I ended my last post with the promise to share our experiences with the distribution of mobile phones and also to talk about the testing of new technologies for data gathering (particularly USSD). Unfortunately, as there have been some delays in setting a date for resuming the panel (which is currently not active), also the distribution of phones has been stalled. As things stand now, the 50 phones will most likely be distributed during the course of next week, which means that I will not be involved in the exercise personally as I will be leaving for Amsterdam in a couple of days.
When it comes to the testing of USSD, however, there is more to say. About three weeks ago, we conducted a pilot test of USSD for administering a two-question survey to 50 respondents selected from our panel. As these respondents had so far always been called for the interviews and never used any other channel for submitting their responses, we first sent a text message explaining the procedure and asking them to initiate the questionnaire by punching in a specific number code. However, it soon became clear that a simple text message is not sufficient to make respondents comfortable with switching technologies: quite a few respondents sent their responses as a text message and others called up the call centre number to ask what they were supposed to do. In the end, only one person answered both questions using USSD.
While this seems like a highly disappointing result at first, the main lesson that I would take away from this, is not that USSD cannot be used for conducting surveys. I still believe that the technology has great potential (see my earlier posts on this) for quickly gathering simple data from large samples. The main lesson, rather, seems to be that personal on-the-spot training of respondents is crucial when anything else than voice is being used. Even more so, as many respondents probably have used USSD for other purposes in the past (e.g. for transferring money). While this is admittedly not based on solid evidence, I believe that if respondents had been trained during the face-to-face to use USSD as a surveying tool, response rates would have been much larger. But this is something that remains to be seen, as Data Vision now has a automated system in place capable of further testing the technology for surveying purposes.
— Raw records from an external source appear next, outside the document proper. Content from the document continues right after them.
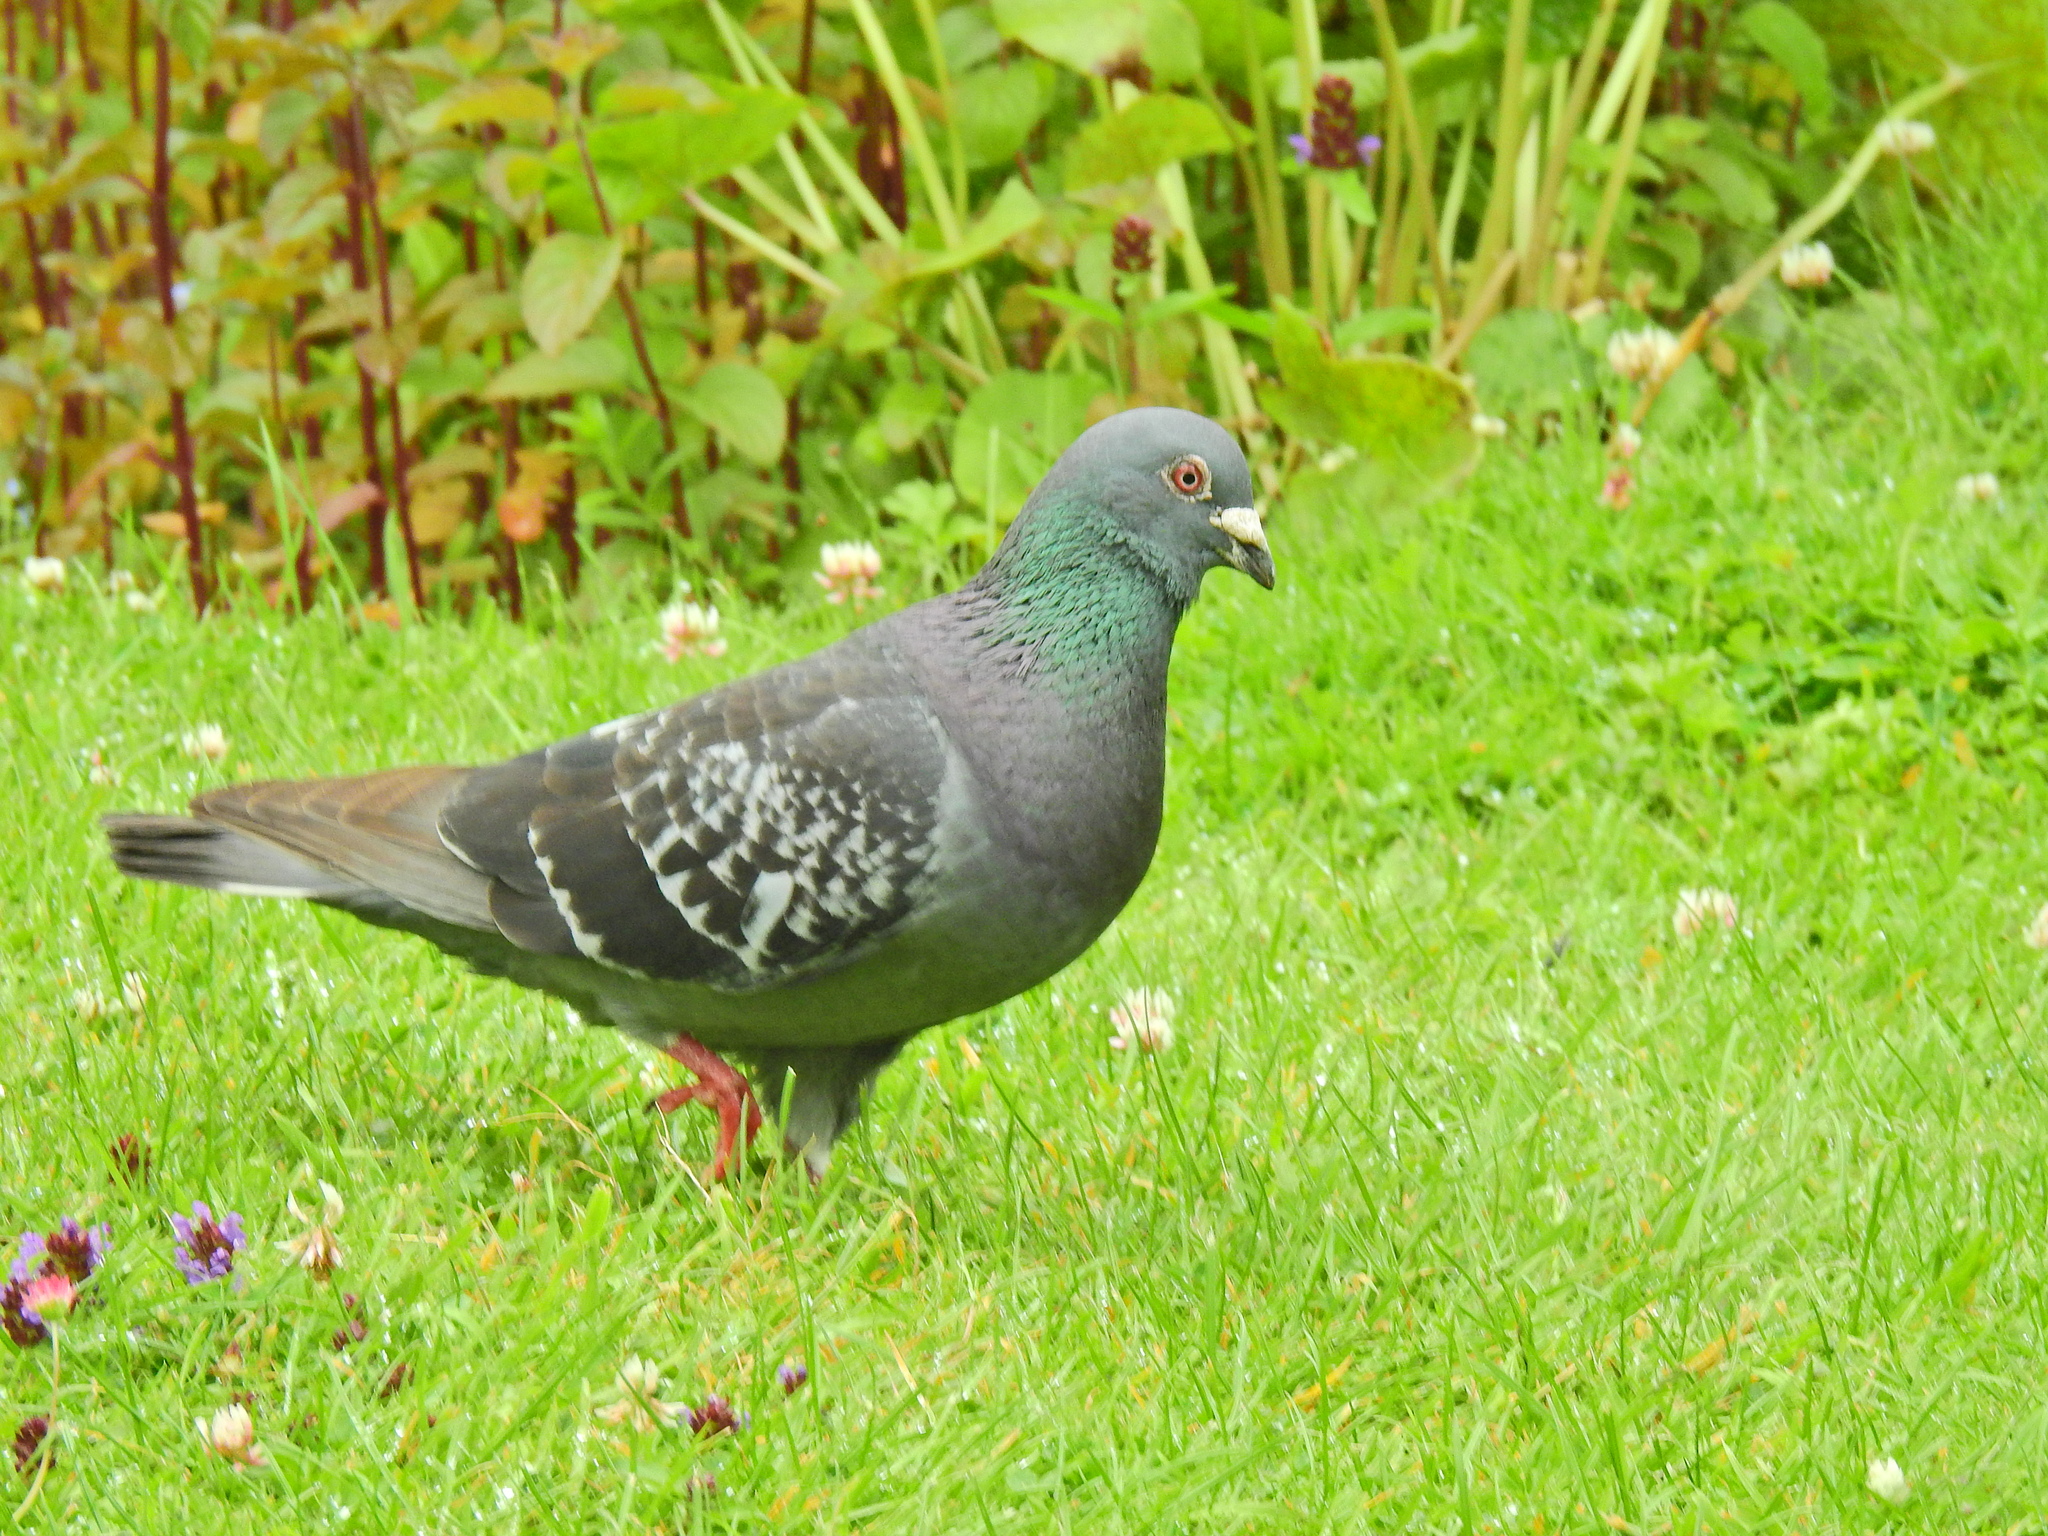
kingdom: Animalia
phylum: Chordata
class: Aves
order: Columbiformes
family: Columbidae
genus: Columba
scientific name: Columba livia
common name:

As I have mentioned above- and much to my frustration – I will not be present for the actual distribution of the mobile phones. As this is such an important step in not only increasing panel size (which is currently at about 310 active respondents) before the new round of surveying will start, but foremost of rendering the sample more representative, I will make sure to soon post some of the results and field experiences of my colleagues at Uwazi/Twaweza and Data Vision.